Exercise requirements –
When a line in the records contains the string "lines", copy that line.

Records excerpted from a collection –
================================
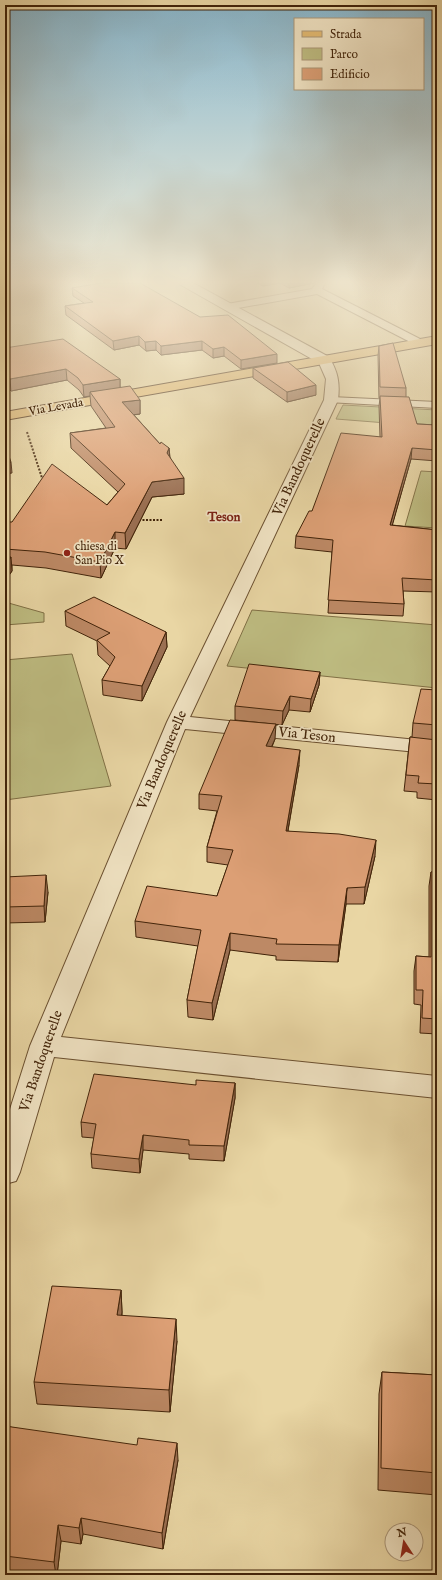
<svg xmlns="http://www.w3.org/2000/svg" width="442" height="1580" viewBox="0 0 442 1580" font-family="'IM FELL English',serif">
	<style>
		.green { fill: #bebc81; stroke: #807045 }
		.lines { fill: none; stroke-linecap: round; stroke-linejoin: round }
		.lane-casing { stroke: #6b5030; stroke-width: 2 }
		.street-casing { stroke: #6b5030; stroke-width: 2 }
		.primary-casing { stroke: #412309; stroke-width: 2 }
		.path { stroke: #412309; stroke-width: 2; stroke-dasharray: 2 1.5; stroke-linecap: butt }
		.lane { fill: #f1e4c4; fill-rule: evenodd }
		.street { fill: #f1e4c4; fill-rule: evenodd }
		.primary { fill: #e4bb72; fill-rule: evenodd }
		.wall { fill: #bd8965; stroke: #412309 }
		.shaded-wall { fill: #9a6f52; stroke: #412309 }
		.building { fill: #dc9f75; stroke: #412309 }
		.poi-dot { fill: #8f2418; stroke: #f1e4c4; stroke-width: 1.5 }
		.labels { text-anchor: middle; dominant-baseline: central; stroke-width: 3.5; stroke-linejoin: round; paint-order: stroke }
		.far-street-label { font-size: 12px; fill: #412309; stroke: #f1e4c4 }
		.far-poi-label { font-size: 12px; fill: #412309; stroke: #f1e4c4; text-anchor: start }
		.far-quarter-label { font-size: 13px; font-weight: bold; fill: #7a1f14; stroke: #f1e4c4 }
		.street-label { font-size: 14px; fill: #412309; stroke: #f1e4c4 }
	</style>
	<rect width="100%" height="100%" fill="#e9d6a4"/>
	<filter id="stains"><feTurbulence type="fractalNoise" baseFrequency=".005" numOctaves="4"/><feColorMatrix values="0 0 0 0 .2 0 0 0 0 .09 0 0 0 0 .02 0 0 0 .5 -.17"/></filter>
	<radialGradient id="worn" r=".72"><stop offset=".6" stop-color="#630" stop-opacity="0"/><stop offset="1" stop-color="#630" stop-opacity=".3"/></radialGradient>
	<g class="green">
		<path d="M343 405 437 410V427L336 419Z"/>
		<path d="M421 471 437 472V528L405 526Z"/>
		<path d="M5 602 44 613V622L5 625Z"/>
		<path d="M252 610 437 625V688L227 666Z"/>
		<path d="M72 654 111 786 5 800V660Z"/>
	</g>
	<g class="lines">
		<defs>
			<g id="lane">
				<path d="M317 283H325L322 289 424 341 425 343 420 346 416 345 317 294 227 310 222 307 227 304 312 289Z"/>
				<path d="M331 397 437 402V408L327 402 325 400Z"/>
			</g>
			<path id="street" d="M179 283H193L329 357C338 372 340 383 338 400L190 717 437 742V754L185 729 61 1037 437 1076V1098L54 1057 20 1172 16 1181 5 1184V1125L30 1046 167 722 324 400 326 379 319 363 181 285Z"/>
			<path id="primary" d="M437 336V344L5 420V412Z"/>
		</defs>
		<use href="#lane" class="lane-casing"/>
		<use href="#street" class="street-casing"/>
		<use href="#primary" class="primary-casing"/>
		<g class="path">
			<path d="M27 432 43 481"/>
			<path d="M139 520H162"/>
		</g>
		<use href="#lane" class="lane"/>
		<use href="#street" class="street"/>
		<use href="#primary" class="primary"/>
	</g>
	<g class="wall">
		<path d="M257 283H314L289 288 280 283 263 286Z"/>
		<path d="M72 288 277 363 241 369 224 356 213 358 202 350 161 355 156 350 146 351 139 345 114 350 66 315 65 306 84 303 73 296Z"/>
		<path d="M379 346 406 388V397L417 424 437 425V461L411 459 392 525 437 530V592L403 591 404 604 403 616 328 613 332 552 295 548 296 536 312 511 380 437 379 406 380 398H379L378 356Z"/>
		<path d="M5 348 120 379V387L140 400V414L134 415 160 444 169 448 170 457 184 494 152 497 126 549 115 548 101 578 46 568 12 565V571L5 581V529L12 522 107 505 118 492 71 448 70 433 106 428 91 406 90 396 84 397 79 390 67 380 11 391 5 385Z"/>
		<path d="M253 368 316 395 287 402 253 378Z"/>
		<path d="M65 611 166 632 167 647 142 701 103 695 102 680 110 666 98 655 97 641 66 626Z"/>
		<path d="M320 672 319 685 310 712 289 710 282 725 235 720V706Z"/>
		<path d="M437 690V800L417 798V792L404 791 410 737H412L413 723Z"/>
		<path d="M275 739 272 747 299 765 288 831 375 856 364 904H346L338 962 276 960V956L230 950 213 1020 188 1017 187 1000 198 946 136 937 135 921 217 896 228 865 207 862V847L217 811 199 809V794Z"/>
		<path d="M431 872H437V1034L420 1033 421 1005 414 1004V971L416 956 429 957V886Z"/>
		<path d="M5 877 48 892 45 922 5 923Z"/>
		<path d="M235 1083V1098L224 1161 189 1159V1154L143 1150 140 1173 92 1168 91 1154 94 1138 82 1137 81 1122 196 1085Z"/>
		<path d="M121 1290 122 1312V1316L177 1341 170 1412 37 1404 34 1382Z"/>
		<path d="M382 1372 437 1375V1495L378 1490 379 1394Z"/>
		<path d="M5 1426 178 1460 163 1549 83 1534 81 1544 61 1541 57 1575H34L5 1571Z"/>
	</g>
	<g class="shaded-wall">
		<path d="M263 283H280L263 286Z"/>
		<path d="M289 283H314L289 288Z"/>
		<path d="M139 336V345L114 350 113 341Z"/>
		<path d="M156 341V350L146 351 145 342Z"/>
		<path d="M202 341V350L161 355V346Z"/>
		<path d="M224 347V356L213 358V349Z"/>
		<path d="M277 354V363L241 369V360Z"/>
		<path d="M66 369 67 380 11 391 10 379Z"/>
		<path d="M120 379V390L90 392V396L84 397 83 385Z"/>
		<path d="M316 385V395L287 402V392Z"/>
		<path d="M140 400V414L122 416V402Z"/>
		<path d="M169 448 170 462 167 453Z"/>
		<path d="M412 448 411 459 389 537 390 525Z"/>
		<path d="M5 462H11L12 473 5 474Z"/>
		<path d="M184 478V494L152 497 126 549 125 533 152 482Z"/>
		<path d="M115 532V548L101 578 100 562Z"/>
		<path d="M11 557 12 571 5 581V565Z"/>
		<path d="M166 632 167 647 142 701V686Z"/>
		<path d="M320 672 319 685 310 712 311 699Z"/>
		<path d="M290 696 289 710 282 725 283 711Z"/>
		<path d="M276 724 275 739 265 761 266 746Z"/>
		<path d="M300 750 299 765 285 847 286 831Z"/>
		<path d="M376 840 375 856 364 904 365 887Z"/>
		<path d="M46 875 48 892 45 922 44 906Z"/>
		<path d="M347 888 346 904 338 962 339 945Z"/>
		<path d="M230 933V950L213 1020 212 1003Z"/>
		<path d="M235 1083V1098L224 1161V1146Z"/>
		<path d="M143 1135V1150L140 1173 139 1159Z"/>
		<path d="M121 1290 122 1312 119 1338 117 1315Z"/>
		<path d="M176 1319 177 1341 170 1412 169 1390Z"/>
		<path d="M177 1443 178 1460 163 1549 162 1533Z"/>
		<path d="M81 1518 83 1534 81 1544 79 1528Z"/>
		<path d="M58 1525 61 1541 57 1575H56L54 1562Z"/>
	</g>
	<g class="building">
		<path d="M101 283H140L200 317 228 315 277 354 241 360 224 347 213 349 202 341 161 346 156 341 145 342 139 336 113 341 65 306 93 302 72 288Z"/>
		<path d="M63 339 120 379 83 385 78 378 66 369 10 379 5 375V348Z"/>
		<path d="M393 343 406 388 380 387 379 346Z"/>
		<path d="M288 362 316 385 287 392 253 368Z"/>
		<path d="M130 386 140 400 122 402 160 444 161 442 169 448 167 453 184 478 152 482 125 533 115 532 100 562 45 552 5 549V529L9 522H12L52 464 107 505 125 484 70 433 115 427 90 392Z"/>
		<path d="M380 396 409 397 417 424 437 425V450L412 448 390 525 437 530V580L402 578 404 604 328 600 333 540 296 536 309 511H312L341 433 382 437Z"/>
		<path d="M5 445 11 462H5Z"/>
		<path d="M5 557H11L5 565Z"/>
		<path d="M94 597 166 632 142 686 102 680 115 657 97 640 110 633 65 611Z"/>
		<path d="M249 664 320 672 311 699 290 696 283 711 235 706Z"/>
		<path d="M421 689 437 690V725L413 723Z"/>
		<path d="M230 720 276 724 266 746 300 750 286 831 339 834 376 840 365 887 347 888 339 945 276 944 277 939 230 933 212 1003 187 1000 201 930 135 921 147 886 217 896 233 850 207 847 222 796 199 794Z"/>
		<path d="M410 737 437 740V784L418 783 419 776 406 775Z"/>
		<path d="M431 872H437V1019L422 1018 423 990H416V956L431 957Z"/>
		<path d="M46 875 44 906 5 907V877Z"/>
		<path d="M94 1074 196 1085V1080L235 1083 224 1146 189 1145V1140L143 1135 139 1159 91 1154 96 1124 81 1122Z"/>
		<path d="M52 1286 121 1290 117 1315 176 1319 169 1390 34 1382Z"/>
		<path d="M382 1372 437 1375V1473L381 1468Z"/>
		<path d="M5 1426 137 1445 138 1438 177 1443 162 1533 81 1518 79 1528 58 1525 54 1562 5 1556Z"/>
	</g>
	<linearGradient id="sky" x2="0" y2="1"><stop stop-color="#87b6cd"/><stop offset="0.56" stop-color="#f5edd6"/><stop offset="1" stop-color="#f5edd6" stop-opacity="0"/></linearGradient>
	<rect width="442" height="504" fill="url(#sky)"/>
	<circle class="poi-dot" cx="67" cy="553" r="4"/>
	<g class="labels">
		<g class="far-street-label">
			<text transform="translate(56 407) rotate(-10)">Via Levada</text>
		</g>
		<g class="far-poi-label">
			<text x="75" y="546">chiesa di<tspan x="75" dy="14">San Pio X</tspan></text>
		</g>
		<g class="far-quarter-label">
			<text x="224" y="517">Teson</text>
		</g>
		<g class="street-label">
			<text transform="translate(299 467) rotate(-65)">Via Bandoquerelle</text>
			<text transform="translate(307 735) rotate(6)">Via Teson</text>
			<text transform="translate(162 760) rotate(-67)">Via Bandoquerelle</text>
			<text transform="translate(41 1061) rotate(-71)">Via Bandoquerelle</text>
		</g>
	</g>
	<rect width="442" height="1580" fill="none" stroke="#e9d6a4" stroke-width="20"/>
	<rect x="6" y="6" width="430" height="1568" fill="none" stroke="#412309" stroke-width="2"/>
	<rect x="10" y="10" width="422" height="1560" fill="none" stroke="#412309"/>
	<rect x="294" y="18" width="130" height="72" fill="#f1e4c4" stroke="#ab9779"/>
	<rect x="302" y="31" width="20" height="6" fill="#e4bb72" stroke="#ab9779"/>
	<text x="330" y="38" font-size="12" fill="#412309">Strada</text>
	<rect x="302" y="48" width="20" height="12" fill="#bebc81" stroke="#ab9779"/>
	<text x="330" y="58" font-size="12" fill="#412309">Parco</text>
	<rect x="302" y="68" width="20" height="12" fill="#dc9f75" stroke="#ab9779"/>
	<text x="330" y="78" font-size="12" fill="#412309">Edificio</text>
	<g transform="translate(404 1542) rotate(348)"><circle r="19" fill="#f1e4c4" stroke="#ab9779"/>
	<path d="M0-3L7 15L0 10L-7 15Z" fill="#8f2418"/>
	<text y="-6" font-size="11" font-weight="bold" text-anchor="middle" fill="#412309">N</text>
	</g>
	<rect width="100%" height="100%" filter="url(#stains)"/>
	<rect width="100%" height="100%" fill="url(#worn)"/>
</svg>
================================
Exercise result –
		.lines { fill: none; stroke-linecap: round; stroke-linejoin: round }
	<g class="lines">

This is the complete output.